Robins land in my garden — how close these songbirds swoop to my hands curiously digging in leaf mulch for the first green bits of garlic, the sage greening at a few unlikely ends.
The garden at our former house spread enormously, surrounded by buckwheat field and forest, the woods spreading unbroken over Woodbury Mountain, territory of moose and black bear, bobcat. The songbirds, leery, remained at a distance. Always, at that house, I sensed a tension between domesticity and the wild, my garden the sometimes porous buffer between human and animal life.
Here, on a sandy moraine with a view of the river, the sweetening bones of Hardwick’s passed souls lying six feet buried beyond the row of lilacs, cultivating this patch of earth will be a different variation of home and wild.
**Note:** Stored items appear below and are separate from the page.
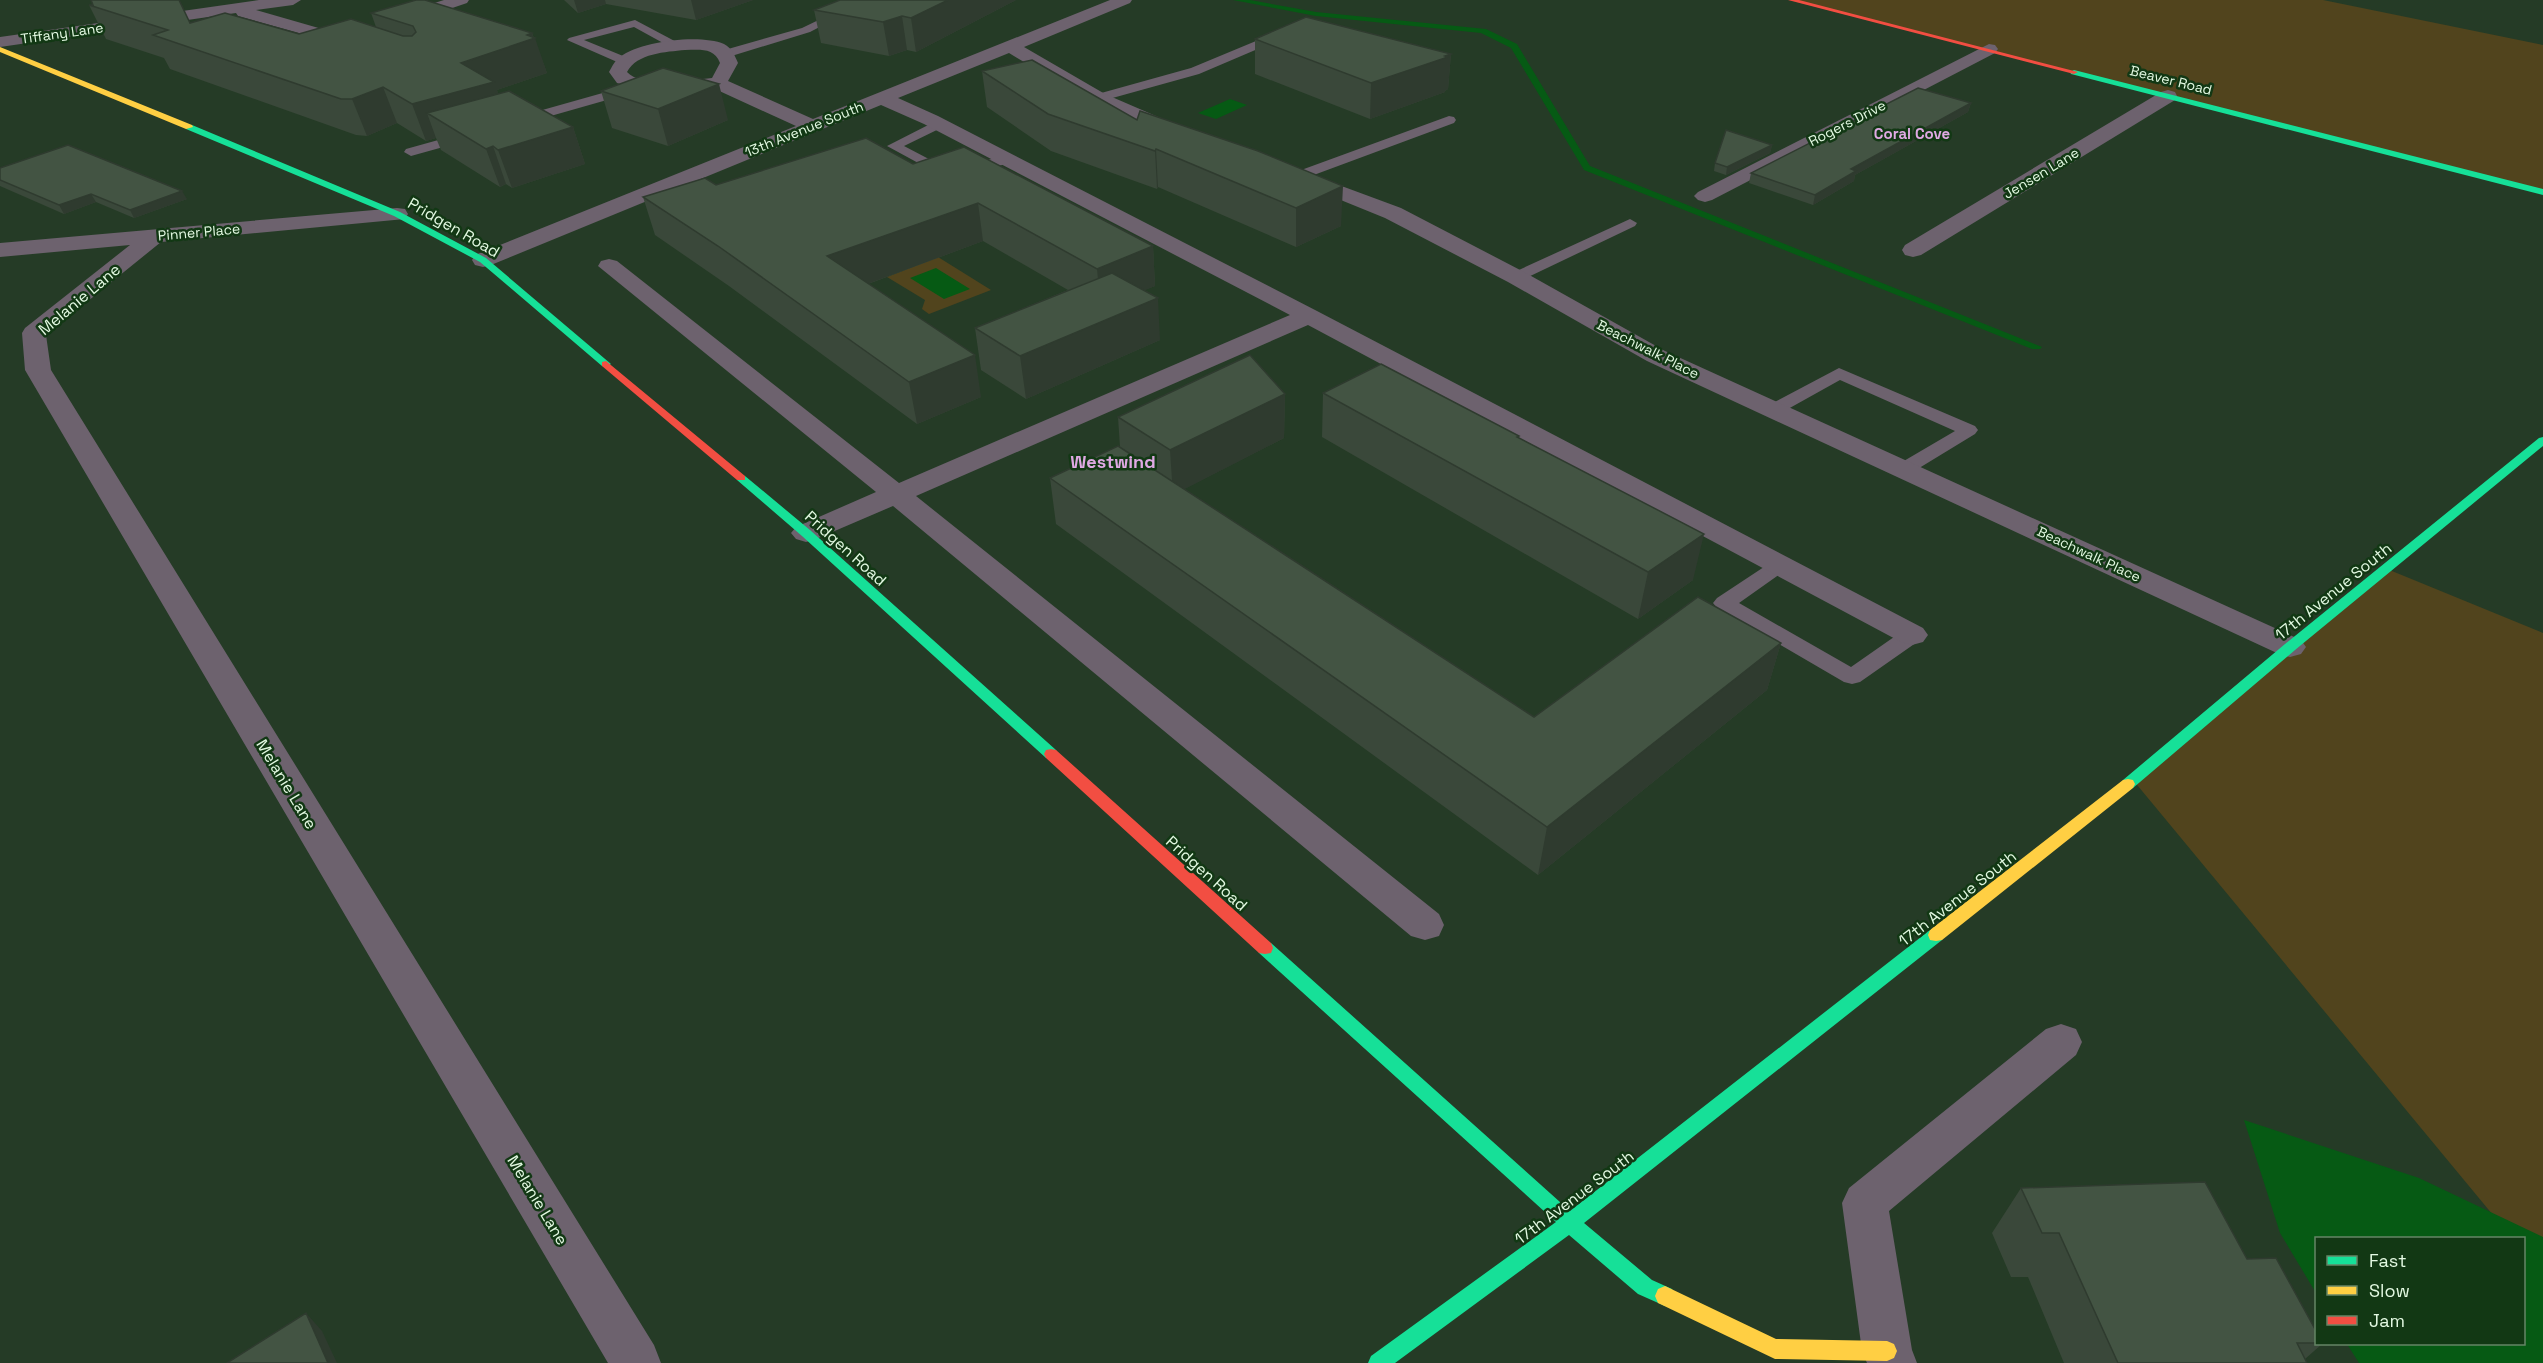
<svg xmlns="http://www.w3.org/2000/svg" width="2543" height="1363" font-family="'Space Grotesk',sans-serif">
  <rect width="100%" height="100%" fill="#253b26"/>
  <path fill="#51441d" d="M 1789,0 L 2323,0 L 2543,45 L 2543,192 Z
    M 938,257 L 991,290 L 929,314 L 922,309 L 925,300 L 887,277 Z
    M 2387,569 L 2543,633 L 2543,1276 L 2524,1238 L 2512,1238 L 2133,780 Z"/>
  <path fill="#065a14" d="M 1230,99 L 1247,105 L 1216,119 L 1198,113 Z
    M 936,268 L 970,289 L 944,299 L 910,278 Z
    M 2244,1120 L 2419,1178 L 2543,1237 L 2543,1363 L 2359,1363 L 2347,1344 L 2524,1344 L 2524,1238 L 2316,1238 L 2316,1293 L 2280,1233 Z"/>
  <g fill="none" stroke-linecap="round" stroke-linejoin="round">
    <path fill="#065a14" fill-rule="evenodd" d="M 1233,0 L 1250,0 L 1316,12 L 1486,29 L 1517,44 L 1590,166 L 2042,347 L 2040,349 L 2032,349 L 1584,170 L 1511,48 L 1481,33 L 1316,16 Z"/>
    <path fill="#6d626e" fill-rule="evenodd" d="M 831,14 L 835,15 L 835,19 L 810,32 L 725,58 L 719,54 L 721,51 L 802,28 Z
      M 635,20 L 684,46 L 682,49 L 674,49 L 634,27 L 584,40 L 628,58 L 628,64 L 624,65 L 567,40 L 569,38 Z
      M 1256,41 L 1262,45 L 1260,48 L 1199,74 L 1098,102 L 1092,98 L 1094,95 L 1191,68 Z
      M 631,85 L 637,89 L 635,92 L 519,125 L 512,121 L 514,118 Z
      M 1449,116 L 1454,117 L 1456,120 L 1454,123 L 1303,179 L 1293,179 L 1291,176 L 1293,173 Z
      M 938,120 L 945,124 L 943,127 L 904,146 L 946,168 L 1007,156 L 1014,160 L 1007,164 L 944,177 L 887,146 Z
      M 467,132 L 474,136 L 472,139 L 411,156 L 404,152 L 406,149 Z
      M 1630,219 L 1637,223 L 1635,226 L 1522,280 L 1510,280 L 1508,277 L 1510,274 Z
      M 1839,368 L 1975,426 L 1978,430 L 1975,434 L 1911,473 L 1897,473 L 1895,469 L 1897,465 L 1955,431 L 1840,380 L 1779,414 L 1767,414 L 1764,410 L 1767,406 Z
      M 1780,559 L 1787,561 L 1790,565 L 1787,569 L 1739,603 L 1851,667 L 1904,630 L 1912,628 L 1920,630 L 1923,635 L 1920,640 L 1860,682 L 1852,684 L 1844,682 L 1717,608 L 1713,603 L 1717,598 L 1773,561 Z"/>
    <path fill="#6d626e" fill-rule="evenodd" d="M 259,0 L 301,0 L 293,5 L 256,10 L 336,33 L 359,32 L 362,36 L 359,40 L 335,43 L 238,16 L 236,13 L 0,47 L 0,37 Z
      M 444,0 L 469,0 L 467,3 L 408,23 L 402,24 L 394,19 L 396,15 Z
      M 1110,0 L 1132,0 L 1130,3 L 1024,47 L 1105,94 L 1186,129 L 1189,133 L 1186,137 L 1172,137 L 1091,102 L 1009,53 L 898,98 L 938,116 L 1317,311 L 1923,628 L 1928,635 L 1923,642 L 1912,645 L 1901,642 L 1308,325 L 916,496 L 1439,914 L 1444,925 L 1439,936 L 1425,940 L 1411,936 L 893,506 L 816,539 L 806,542 L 796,539 L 791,533 L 796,527 L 876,492 L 598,266 L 601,261 L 609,259 L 617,261 L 899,483 L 1290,315 L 924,124 L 881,105 L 491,265 L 483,267 L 475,265 L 472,260 L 475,255 L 796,126 L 715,89 L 673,93 L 644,91 L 617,83 L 609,72 C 612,67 615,60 620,57 C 641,41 700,34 724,44 C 732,48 735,56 738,63 L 728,81 L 813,119 ZM 685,50 C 699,50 714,47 720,63 L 712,78 C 692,80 641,88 627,72 C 637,53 666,52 685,50 Z
      M 1989,44 L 1995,45 L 1998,49 L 1995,53 L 1712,200 L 1705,202 L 1698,200 L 1694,196 L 1698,192 Z
      M 2168,90 L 2175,92 L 2177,96 L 2175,100 L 1921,255 L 1913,257 L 1905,255 L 1902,250 L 1905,245 L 2161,92 Z
      M 1301,171 L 1401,208 L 1524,272 L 1665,351 L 2301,640 L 2306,647 L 2301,654 L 2290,657 L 2279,654 L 1647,361 L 1508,282 L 1385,218 L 1294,181 L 1291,177 L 1294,173 Z
      M 397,208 L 405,209 L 408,214 L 405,219 L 161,242 L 46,335 L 51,370 L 654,1345 L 661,1363 L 608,1363 L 25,370 L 22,333 L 25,328 L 130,245 L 0,257 L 0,243 Z
      M 2061,1024 L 2076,1029 L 2082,1042 L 2076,1055 L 1889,1211 L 1912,1350 L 1917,1363 L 1867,1363 L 1862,1351 L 1842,1203 L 1849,1188 L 2046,1029 Z"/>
    <path fill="#16e098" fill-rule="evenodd" d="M 2074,70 L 2543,189 L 2543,195 L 2071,74 L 2070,72 Z
      M 186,125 L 192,125 L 400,212 L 486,258 L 611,364 L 606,367 L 602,366 L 480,262 L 394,216 L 186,129 Z
      M 2543,437 L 2543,446 L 2295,650 L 2133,788 L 2123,788 L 2121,784 L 2123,780 L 2285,644 L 2539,438 Z
      M 741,475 L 745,476 L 810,530 L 1056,750 L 1058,754 L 1056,758 L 1046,758 L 802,536 L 737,480 L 737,476 Z
      M 1936,929 L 1942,930 L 1944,935 L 1942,940 L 1584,1223 L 1652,1280 L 1672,1289 L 1675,1296 L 1672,1303 L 1665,1306 L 1638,1294 L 1569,1235 L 1395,1363 L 1368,1363 L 1371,1356 L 1556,1222 L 1259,953 L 1257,948 L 1259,943 L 1265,942 L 1271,943 L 1570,1211 L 1930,930 Z"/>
    <path fill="#ffcf43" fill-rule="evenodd" d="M 0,47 L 192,125 L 193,127 L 186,129 L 0,52 Z
      M 2128,779 L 2133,780 L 2135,784 L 2133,788 L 1942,940 L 1936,941 L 1930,940 L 1928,935 L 1930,930 L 2123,780 Z
      M 1665,1286 L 1776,1339 L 1887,1341 L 1894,1344 L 1897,1351 L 1894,1358 L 1887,1361 L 1775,1359 L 1658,1303 L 1655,1296 L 1658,1289 Z"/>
    <path fill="#f24e42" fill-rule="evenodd" d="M 1788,0 L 1799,0 L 2078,72 L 2074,74 Z
      M 606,361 L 745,476 L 745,480 L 737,480 L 602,366 L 602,362 Z
      M 1051,749 L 1056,750 L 1271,943 L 1273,948 L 1271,953 L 1265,954 L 1259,953 L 1046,758 L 1044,754 L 1046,750 Z"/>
  </g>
  <path fill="#3a483a" d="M 564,0 L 753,0 L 696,20 L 606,4 L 578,13 Z
    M 1016,0 L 916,52 L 907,50 L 889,56 L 821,43 L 814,10 Z
    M 89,5 L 190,23 L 299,34 L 376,27 L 371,13 L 532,33 L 547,73 L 497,90 L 498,94 L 573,127 L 585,164 L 512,188 L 506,184 L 500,187 L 441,150 L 436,138 L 426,141 L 397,123 L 367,136 L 356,135 L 170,69 L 164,58 L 106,39 Z
    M 1255,39 L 1451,54 L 1448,89 L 1445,91 L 1445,92 L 1370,119 L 1255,74 Z
    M 982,71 L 1137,120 L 1341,226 L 1296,247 L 1158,187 L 1157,189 L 1051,151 L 987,107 Z
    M 601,91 L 728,120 L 668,146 L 612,128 Z
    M 1971,103 L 1968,112 L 1855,175 L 1854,181 L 1813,205 L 1749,183 L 1751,173 Z
    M 1772,145 L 1770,153 L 1726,175 L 1714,171 L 1715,163 Z
    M 913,164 L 1153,246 L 1155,286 L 1144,290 L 1160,340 L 1026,399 L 981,370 L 975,328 L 1068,290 L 983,241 L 868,284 L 981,397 L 917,424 L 729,286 L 655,235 L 643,197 L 716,185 Z
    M 0,168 L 187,199 L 134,218 L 96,202 L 64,214 L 0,186 Z
    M 1323,393 L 1518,438 L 1693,580 L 1638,619 L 1322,437 Z
    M 1285,394 L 1284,438 L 1184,489 L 1534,717 L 1781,643 L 1767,690 L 1538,875 L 1056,524 L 1050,478 L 1120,447 L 1118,417 Z
    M 2021,1188 L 2247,1259 L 2316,1331 L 2316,1344 L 2322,1344 L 2305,1359 L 2307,1363 L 2064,1363 L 2028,1277 L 2011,1277 L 1992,1233 Z"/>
  <path fill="#2f3b2f" d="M 574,0 L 605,0 L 606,4 L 578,13 Z
    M 691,0 L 753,0 L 696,20 Z
    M 948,0 L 1016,0 L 916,52 L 911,18 Z
    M 902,16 L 907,50 L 889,56 L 883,22 Z
    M 532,33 L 534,39 L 535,38 L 547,73 L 497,90 L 507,118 L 427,113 L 436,138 L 426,141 L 412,104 L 461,63 Z
    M 1451,54 L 1448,89 L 1445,91 L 1445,92 L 1370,119 L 1371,83 Z
    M 719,84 L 728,120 L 668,146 L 658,109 Z
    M 383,87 L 397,123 L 367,136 L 352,99 Z
    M 1971,103 L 1968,112 L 1855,175 L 1854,181 L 1813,205 L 1815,195 L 1851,169 Z
    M 573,127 L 585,164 L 512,188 L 498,150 Z
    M 1772,145 L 1770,153 L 1726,175 L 1727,167 Z
    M 493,146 L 506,184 L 500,187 L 486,149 Z
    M 1156,149 L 1158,187 L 1157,189 L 1155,151 Z
    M 1343,186 L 1341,226 L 1296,247 L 1296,208 Z
    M 182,191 L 187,199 L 134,218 L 130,210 Z
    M 91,194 L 96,202 L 64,214 L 59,205 Z
    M 978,203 L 983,241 L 835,296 L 827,256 Z
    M 1153,246 L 1155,286 L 1101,309 L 1097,269 Z
    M 1158,298 L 1160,340 L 1026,399 L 1020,356 Z
    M 975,355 L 981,397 L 917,424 L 909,382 Z
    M 1285,394 L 1284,438 L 1173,495 L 1170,450 Z
    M 1704,534 L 1693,580 L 1638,619 L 1648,572 Z
    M 1781,643 L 1767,690 L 1538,875 L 1547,827 Z
    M 306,1313 L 322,1331 L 337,1363 L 328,1363 Z"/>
  <path fill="#435443" stroke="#2f3b2f" stroke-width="1.5" d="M 91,0 L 179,0 L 190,23 L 225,13 L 299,34 L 351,19 L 403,36 L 412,36 L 416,32 L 413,26 L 371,13 L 416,0 L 425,0 L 532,33 L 527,35 L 535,38 L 461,63 L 494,82 L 412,104 L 383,87 L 352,99 L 341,99 L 153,35 L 168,30 L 89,5 L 93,5 Z
    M 840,0 L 948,0 L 911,18 L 902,16 L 883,22 L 814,10 Z
    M 1306,17 L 1451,54 L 1445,56 L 1448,57 L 1371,83 L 1255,39 Z
    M 1032,60 L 1137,120 L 1140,111 L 1258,151 L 1343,186 L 1296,208 L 1156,149 L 1155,151 L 1048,114 L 982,71 Z
    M 663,68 L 719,84 L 658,109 L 601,91 Z
    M 1918,88 L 1971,103 L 1851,169 L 1856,171 L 1815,195 L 1751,173 Z
    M 509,91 L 573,127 L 498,150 L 493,146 L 486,149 L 427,113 Z
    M 1726,130 L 1772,145 L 1727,167 L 1715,163 Z
    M 866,138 L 913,164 L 964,147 L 1153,246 L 1097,269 L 978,203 L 827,256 L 975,355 L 909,382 L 718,246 L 643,197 L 705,178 L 716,185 Z
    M 68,145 L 182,191 L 130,210 L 91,194 L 59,205 L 0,180 L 0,168 Z
    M 1112,273 L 1158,298 L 1020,356 L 975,328 Z
    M 1250,355 L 1285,394 L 1170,450 L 1118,417 Z
    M 1381,364 L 1519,436 L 1517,437 L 1704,534 L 1648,572 L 1323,393 Z
    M 1118,446 L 1534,717 L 1698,597 L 1781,643 L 1547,827 L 1050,478 Z
    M 2205,1182 L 2247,1259 L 2276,1258 L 2316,1331 L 2316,1343 L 2297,1343 L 2307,1363 L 2118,1363 L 2059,1233 L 2042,1233 L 2021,1188 Z
    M 306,1313 L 328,1363 L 227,1363 Z"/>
  <g text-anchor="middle" stroke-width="5" stroke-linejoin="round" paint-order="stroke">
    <g font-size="14" fill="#e3f9e2" stroke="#123814">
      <text transform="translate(62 33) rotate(-8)" y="5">Tiffany Lane</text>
      <text transform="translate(2171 80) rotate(14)" y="5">Beaver Road</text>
      <text transform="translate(1847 123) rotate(-27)" y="5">Rogers Drive</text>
      <text transform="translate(804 129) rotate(-22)" y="5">13th Avenue South</text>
      <text transform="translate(2041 173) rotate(-31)" y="5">Jensen Lane</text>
      <text transform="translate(199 232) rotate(-5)" y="5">Pinner Place</text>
      <text transform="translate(1648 349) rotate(27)" y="5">Beachwalk Place</text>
      <text transform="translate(2089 554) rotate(25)" y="5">Beachwalk Place</text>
    </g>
    <g font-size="15" font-weight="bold" fill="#dfa9e3" stroke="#123814">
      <text x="1912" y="139">Coral Cove</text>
    </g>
    <g font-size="16" fill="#e3f9e2" stroke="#123814">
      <text transform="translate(454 227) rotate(30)" y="6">Pridgen Road</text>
      <text transform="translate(79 299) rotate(-40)" y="6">Melanie Lane</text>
      <text transform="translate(846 548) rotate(42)" y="6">Pridgen Road</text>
      <text transform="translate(2333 591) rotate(-39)" y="6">17th Avenue South</text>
      <text transform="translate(287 784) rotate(59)" y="6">Melanie Lane</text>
      <text transform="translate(1207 873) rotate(42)" y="6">Pridgen Road</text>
      <text transform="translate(1957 898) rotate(-38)" y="6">17th Avenue South</text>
      <text transform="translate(1574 1197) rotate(-37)" y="6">17th Avenue South</text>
      <text transform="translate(538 1200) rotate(59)" y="6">Melanie Lane</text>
    </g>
    <g font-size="18" font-weight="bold" fill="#dfa9e3" stroke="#123814">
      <text x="1113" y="468">Westwind</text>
    </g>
  </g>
  <rect x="2315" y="1237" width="210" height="108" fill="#123814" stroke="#668566" stroke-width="1.5"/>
  <rect x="2327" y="1256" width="30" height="9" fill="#16e098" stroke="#668566" stroke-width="1.5"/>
  <text x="2369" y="1267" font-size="18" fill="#e3f9e2">Fast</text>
  <rect x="2327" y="1286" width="30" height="9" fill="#ffcf43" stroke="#668566" stroke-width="1.5"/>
  <text x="2369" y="1297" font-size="18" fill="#e3f9e2">Slow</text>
  <rect x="2327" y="1316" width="30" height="9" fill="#f24e42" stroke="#668566" stroke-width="1.5"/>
  <text x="2369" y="1327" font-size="18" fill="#e3f9e2">Jam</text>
</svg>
We haven’t moved far, but cardinals nest here; at our former house, we had seen only a single, stray, lost red bird.
April showers have fallen for days, and I expect rain to fall for days more. The girls complain, but I think, Let it fall… Water our soil, the knotty clumps of root, deeply, well.
The leaves are fresh after the rain,
The air is cool and clear,
The sun is shining warm again,
The sparrows hopping in the lane
Are brisk and full of cheer…
It is a happy thing, I say,
To be alive on such a day.
— James Stephens, “April Showers”
A particularly lovely post to start the gray day today. Thanks, Brettt!
Thanks, Margie — although now I notice the rain heading towards snow…. Enough!